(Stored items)

________________________

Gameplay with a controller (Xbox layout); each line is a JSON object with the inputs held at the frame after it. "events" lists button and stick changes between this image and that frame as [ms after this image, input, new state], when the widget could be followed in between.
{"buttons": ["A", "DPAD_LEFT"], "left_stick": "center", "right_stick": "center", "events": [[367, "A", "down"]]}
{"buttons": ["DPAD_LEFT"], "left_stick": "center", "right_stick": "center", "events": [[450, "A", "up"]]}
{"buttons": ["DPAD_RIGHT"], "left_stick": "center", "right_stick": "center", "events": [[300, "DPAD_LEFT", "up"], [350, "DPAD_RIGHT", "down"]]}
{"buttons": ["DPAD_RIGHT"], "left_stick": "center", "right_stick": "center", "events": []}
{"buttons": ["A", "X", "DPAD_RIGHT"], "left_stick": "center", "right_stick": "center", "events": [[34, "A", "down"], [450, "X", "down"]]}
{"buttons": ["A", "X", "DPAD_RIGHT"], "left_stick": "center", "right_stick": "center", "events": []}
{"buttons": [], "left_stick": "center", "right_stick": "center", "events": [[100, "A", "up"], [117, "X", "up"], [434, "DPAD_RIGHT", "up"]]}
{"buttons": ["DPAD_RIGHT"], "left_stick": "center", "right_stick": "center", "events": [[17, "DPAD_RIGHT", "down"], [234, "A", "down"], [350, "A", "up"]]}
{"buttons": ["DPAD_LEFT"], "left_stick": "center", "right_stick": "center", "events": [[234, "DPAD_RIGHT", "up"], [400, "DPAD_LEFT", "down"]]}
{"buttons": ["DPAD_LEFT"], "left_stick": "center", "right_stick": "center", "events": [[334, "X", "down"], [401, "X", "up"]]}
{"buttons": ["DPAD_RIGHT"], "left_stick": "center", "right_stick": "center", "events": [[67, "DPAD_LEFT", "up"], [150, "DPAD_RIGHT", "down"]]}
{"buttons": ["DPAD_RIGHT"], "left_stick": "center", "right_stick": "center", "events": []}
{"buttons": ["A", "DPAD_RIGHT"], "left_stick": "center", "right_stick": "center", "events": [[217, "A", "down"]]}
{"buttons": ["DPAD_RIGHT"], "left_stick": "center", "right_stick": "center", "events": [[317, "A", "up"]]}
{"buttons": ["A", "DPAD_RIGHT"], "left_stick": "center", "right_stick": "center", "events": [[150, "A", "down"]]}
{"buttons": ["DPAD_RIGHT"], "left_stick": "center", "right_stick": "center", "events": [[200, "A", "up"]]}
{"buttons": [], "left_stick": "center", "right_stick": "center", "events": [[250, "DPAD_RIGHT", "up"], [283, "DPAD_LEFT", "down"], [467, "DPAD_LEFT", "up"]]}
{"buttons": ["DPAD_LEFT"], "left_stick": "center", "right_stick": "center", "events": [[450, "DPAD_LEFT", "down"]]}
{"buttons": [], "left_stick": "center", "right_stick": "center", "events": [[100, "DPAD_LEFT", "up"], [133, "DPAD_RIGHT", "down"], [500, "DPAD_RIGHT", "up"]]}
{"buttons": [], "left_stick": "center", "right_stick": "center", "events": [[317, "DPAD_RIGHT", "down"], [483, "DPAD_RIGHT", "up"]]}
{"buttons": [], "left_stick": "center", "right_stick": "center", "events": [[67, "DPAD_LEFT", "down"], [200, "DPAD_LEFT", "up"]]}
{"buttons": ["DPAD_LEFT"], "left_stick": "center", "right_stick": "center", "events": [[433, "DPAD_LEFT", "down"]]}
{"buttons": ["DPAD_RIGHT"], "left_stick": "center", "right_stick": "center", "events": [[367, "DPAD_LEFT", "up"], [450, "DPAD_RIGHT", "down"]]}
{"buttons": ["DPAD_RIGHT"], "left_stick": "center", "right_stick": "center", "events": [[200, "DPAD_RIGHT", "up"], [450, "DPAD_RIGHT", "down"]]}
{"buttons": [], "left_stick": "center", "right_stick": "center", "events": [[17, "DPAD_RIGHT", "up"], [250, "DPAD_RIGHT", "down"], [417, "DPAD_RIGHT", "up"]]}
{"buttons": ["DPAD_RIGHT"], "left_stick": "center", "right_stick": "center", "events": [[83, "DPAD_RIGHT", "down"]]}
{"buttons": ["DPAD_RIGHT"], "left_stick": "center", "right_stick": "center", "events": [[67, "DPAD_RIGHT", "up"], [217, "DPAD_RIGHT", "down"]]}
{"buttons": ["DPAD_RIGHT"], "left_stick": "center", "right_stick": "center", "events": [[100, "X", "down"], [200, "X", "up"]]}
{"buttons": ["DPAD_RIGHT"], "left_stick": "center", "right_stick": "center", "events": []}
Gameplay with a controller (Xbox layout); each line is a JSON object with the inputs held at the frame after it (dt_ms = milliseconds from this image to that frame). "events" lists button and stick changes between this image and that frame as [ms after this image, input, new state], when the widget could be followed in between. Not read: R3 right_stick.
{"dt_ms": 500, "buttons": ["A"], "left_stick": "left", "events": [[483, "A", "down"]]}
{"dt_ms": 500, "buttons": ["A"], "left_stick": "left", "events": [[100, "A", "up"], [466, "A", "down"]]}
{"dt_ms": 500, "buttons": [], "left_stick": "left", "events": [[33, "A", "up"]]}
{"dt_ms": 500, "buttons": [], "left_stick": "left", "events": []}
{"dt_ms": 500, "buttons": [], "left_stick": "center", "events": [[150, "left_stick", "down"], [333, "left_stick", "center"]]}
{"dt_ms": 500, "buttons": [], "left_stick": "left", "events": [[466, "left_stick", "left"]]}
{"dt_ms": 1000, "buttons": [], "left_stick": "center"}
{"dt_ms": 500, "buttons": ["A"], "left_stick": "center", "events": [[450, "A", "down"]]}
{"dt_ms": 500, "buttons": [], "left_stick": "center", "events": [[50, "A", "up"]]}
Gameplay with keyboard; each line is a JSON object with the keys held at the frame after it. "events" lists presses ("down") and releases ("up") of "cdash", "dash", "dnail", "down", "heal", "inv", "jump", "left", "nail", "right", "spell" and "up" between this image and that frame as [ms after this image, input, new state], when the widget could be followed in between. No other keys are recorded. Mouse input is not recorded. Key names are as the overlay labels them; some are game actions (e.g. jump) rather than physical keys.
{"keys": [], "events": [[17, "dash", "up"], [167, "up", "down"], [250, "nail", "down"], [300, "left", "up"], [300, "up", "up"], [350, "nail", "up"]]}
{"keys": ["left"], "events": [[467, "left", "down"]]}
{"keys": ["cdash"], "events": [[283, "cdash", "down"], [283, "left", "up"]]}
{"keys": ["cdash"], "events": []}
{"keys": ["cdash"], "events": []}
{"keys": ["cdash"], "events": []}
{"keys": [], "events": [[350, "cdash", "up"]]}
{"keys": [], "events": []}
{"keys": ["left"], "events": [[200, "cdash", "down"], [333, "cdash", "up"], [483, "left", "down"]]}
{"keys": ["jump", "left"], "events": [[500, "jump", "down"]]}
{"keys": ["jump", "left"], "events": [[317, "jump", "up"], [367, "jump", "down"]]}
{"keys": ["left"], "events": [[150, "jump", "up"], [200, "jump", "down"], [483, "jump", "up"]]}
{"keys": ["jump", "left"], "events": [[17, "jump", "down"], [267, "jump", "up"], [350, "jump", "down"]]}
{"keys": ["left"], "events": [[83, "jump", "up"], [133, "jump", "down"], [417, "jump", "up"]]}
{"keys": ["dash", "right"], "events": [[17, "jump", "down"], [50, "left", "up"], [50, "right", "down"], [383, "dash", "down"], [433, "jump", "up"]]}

________________________

> **Your assignment**
Every entry needs to be copied again exactly.

> **Exercise output**
Gameplay with a controller (Xbox layout); each line is a JSON object with the inputs held at the frame after it. "events" lists button and stick changes between this image and that frame as [ms after this image, input, new state], when the widget could be followed in between.
{"buttons": ["A", "DPAD_LEFT"], "left_stick": "center", "right_stick": "center", "events": [[367, "A", "down"]]}
{"buttons": ["DPAD_LEFT"], "left_stick": "center", "right_stick": "center", "events": [[450, "A", "up"]]}
{"buttons": ["DPAD_RIGHT"], "left_stick": "center", "right_stick": "center", "events": [[300, "DPAD_LEFT", "up"], [350, "DPAD_RIGHT", "down"]]}
{"buttons": ["DPAD_RIGHT"], "left_stick": "center", "right_stick": "center", "events": []}
{"buttons": ["A", "X", "DPAD_RIGHT"], "left_stick": "center", "right_stick": "center", "events": [[34, "A", "down"], [450, "X", "down"]]}
{"buttons": ["A", "X", "DPAD_RIGHT"], "left_stick": "center", "right_stick": "center", "events": []}
{"buttons": [], "left_stick": "center", "right_stick": "center", "events": [[100, "A", "up"], [117, "X", "up"], [434, "DPAD_RIGHT", "up"]]}
{"buttons": ["DPAD_RIGHT"], "left_stick": "center", "right_stick": "center", "events": [[17, "DPAD_RIGHT", "down"], [234, "A", "down"], [350, "A", "up"]]}
{"buttons": ["DPAD_LEFT"], "left_stick": "center", "right_stick": "center", "events": [[234, "DPAD_RIGHT", "up"], [400, "DPAD_LEFT", "down"]]}
{"buttons": ["DPAD_LEFT"], "left_stick": "center", "right_stick": "center", "events": [[334, "X", "down"], [401, "X", "up"]]}
{"buttons": ["DPAD_RIGHT"], "left_stick": "center", "right_stick": "center", "events": [[67, "DPAD_LEFT", "up"], [150, "DPAD_RIGHT", "down"]]}
{"buttons": ["DPAD_RIGHT"], "left_stick": "center", "right_stick": "center", "events": []}
{"buttons": ["A", "DPAD_RIGHT"], "left_stick": "center", "right_stick": "center", "events": [[217, "A", "down"]]}
{"buttons": ["DPAD_RIGHT"], "left_stick": "center", "right_stick": "center", "events": [[317, "A", "up"]]}
{"buttons": ["A", "DPAD_RIGHT"], "left_stick": "center", "right_stick": "center", "events": [[150, "A", "down"]]}
{"buttons": ["DPAD_RIGHT"], "left_stick": "center", "right_stick": "center", "events": [[200, "A", "up"]]}
{"buttons": [], "left_stick": "center", "right_stick": "center", "events": [[250, "DPAD_RIGHT", "up"], [283, "DPAD_LEFT", "down"], [467, "DPAD_LEFT", "up"]]}
{"buttons": ["DPAD_LEFT"], "left_stick": "center", "right_stick": "center", "events": [[450, "DPAD_LEFT", "down"]]}
{"buttons": [], "left_stick": "center", "right_stick": "center", "events": [[100, "DPAD_LEFT", "up"], [133, "DPAD_RIGHT", "down"], [500, "DPAD_RIGHT", "up"]]}
{"buttons": [], "left_stick": "center", "right_stick": "center", "events": [[317, "DPAD_RIGHT", "down"], [483, "DPAD_RIGHT", "up"]]}
{"buttons": [], "left_stick": "center", "right_stick": "center", "events": [[67, "DPAD_LEFT", "down"], [200, "DPAD_LEFT", "up"]]}
{"buttons": ["DPAD_LEFT"], "left_stick": "center", "right_stick": "center", "events": [[433, "DPAD_LEFT", "down"]]}
{"buttons": ["DPAD_RIGHT"], "left_stick": "center", "right_stick": "center", "events": [[367, "DPAD_LEFT", "up"], [450, "DPAD_RIGHT", "down"]]}
{"buttons": ["DPAD_RIGHT"], "left_stick": "center", "right_stick": "center", "events": [[200, "DPAD_RIGHT", "up"], [450, "DPAD_RIGHT", "down"]]}
{"buttons": [], "left_stick": "center", "right_stick": "center", "events": [[17, "DPAD_RIGHT", "up"], [250, "DPAD_RIGHT", "down"], [417, "DPAD_RIGHT", "up"]]}
{"buttons": ["DPAD_RIGHT"], "left_stick": "center", "right_stick": "center", "events": [[83, "DPAD_RIGHT", "down"]]}
{"buttons": ["DPAD_RIGHT"], "left_stick": "center", "right_stick": "center", "events": [[67, "DPAD_RIGHT", "up"], [217, "DPAD_RIGHT", "down"]]}
{"buttons": ["DPAD_RIGHT"], "left_stick": "center", "right_stick": "center", "events": [[100, "X", "down"], [200, "X", "up"]]}
{"buttons": ["DPAD_RIGHT"], "left_stick": "center", "right_stick": "center", "events": []}
Gameplay with a controller (Xbox layout); each line is a JSON object with the inputs held at the frame after it (dt_ms = milliseconds from this image to that frame). "events" lists button and stick changes between this image and that frame as [ms after this image, input, new state], when the widget could be followed in between. Not read: R3 right_stick.
{"dt_ms": 500, "buttons": ["A"], "left_stick": "left", "events": [[483, "A", "down"]]}
{"dt_ms": 500, "buttons": ["A"], "left_stick": "left", "events": [[100, "A", "up"], [466, "A", "down"]]}
{"dt_ms": 500, "buttons": [], "left_stick": "left", "events": [[33, "A", "up"]]}
{"dt_ms": 500, "buttons": [], "left_stick": "left", "events": []}
{"dt_ms": 500, "buttons": [], "left_stick": "center", "events": [[150, "left_stick", "down"], [333, "left_stick", "center"]]}
{"dt_ms": 500, "buttons": [], "left_stick": "left", "events": [[466, "left_stick", "left"]]}
{"dt_ms": 1000, "buttons": [], "left_stick": "center"}
{"dt_ms": 500, "buttons": ["A"], "left_stick": "center", "events": [[450, "A", "down"]]}
{"dt_ms": 500, "buttons": [], "left_stick": "center", "events": [[50, "A", "up"]]}
Gameplay with keyboard; each line is a JSON object with the keys held at the frame after it. "events" lists presses ("down") and releases ("up") of "cdash", "dash", "dnail", "down", "heal", "inv", "jump", "left", "nail", "right", "spell" and "up" between this image and that frame as [ms after this image, input, new state], when the widget could be followed in between. No other keys are recorded. Mouse input is not recorded. Key names are as the overlay labels them; some are game actions (e.g. jump) rather than physical keys.
{"keys": [], "events": [[17, "dash", "up"], [167, "up", "down"], [250, "nail", "down"], [300, "left", "up"], [300, "up", "up"], [350, "nail", "up"]]}
{"keys": ["left"], "events": [[467, "left", "down"]]}
{"keys": ["cdash"], "events": [[283, "cdash", "down"], [283, "left", "up"]]}
{"keys": ["cdash"], "events": []}
{"keys": ["cdash"], "events": []}
{"keys": ["cdash"], "events": []}
{"keys": [], "events": [[350, "cdash", "up"]]}
{"keys": [], "events": []}
{"keys": ["left"], "events": [[200, "cdash", "down"], [333, "cdash", "up"], [483, "left", "down"]]}
{"keys": ["jump", "left"], "events": [[500, "jump", "down"]]}
{"keys": ["jump", "left"], "events": [[317, "jump", "up"], [367, "jump", "down"]]}
{"keys": ["left"], "events": [[150, "jump", "up"], [200, "jump", "down"], [483, "jump", "up"]]}
{"keys": ["jump", "left"], "events": [[17, "jump", "down"], [267, "jump", "up"], [350, "jump", "down"]]}
{"keys": ["left"], "events": [[83, "jump", "up"], [133, "jump", "down"], [417, "jump", "up"]]}
{"keys": ["dash", "right"], "events": [[17, "jump", "down"], [50, "left", "up"], [50, "right", "down"], [383, "dash", "down"], [433, "jump", "up"]]}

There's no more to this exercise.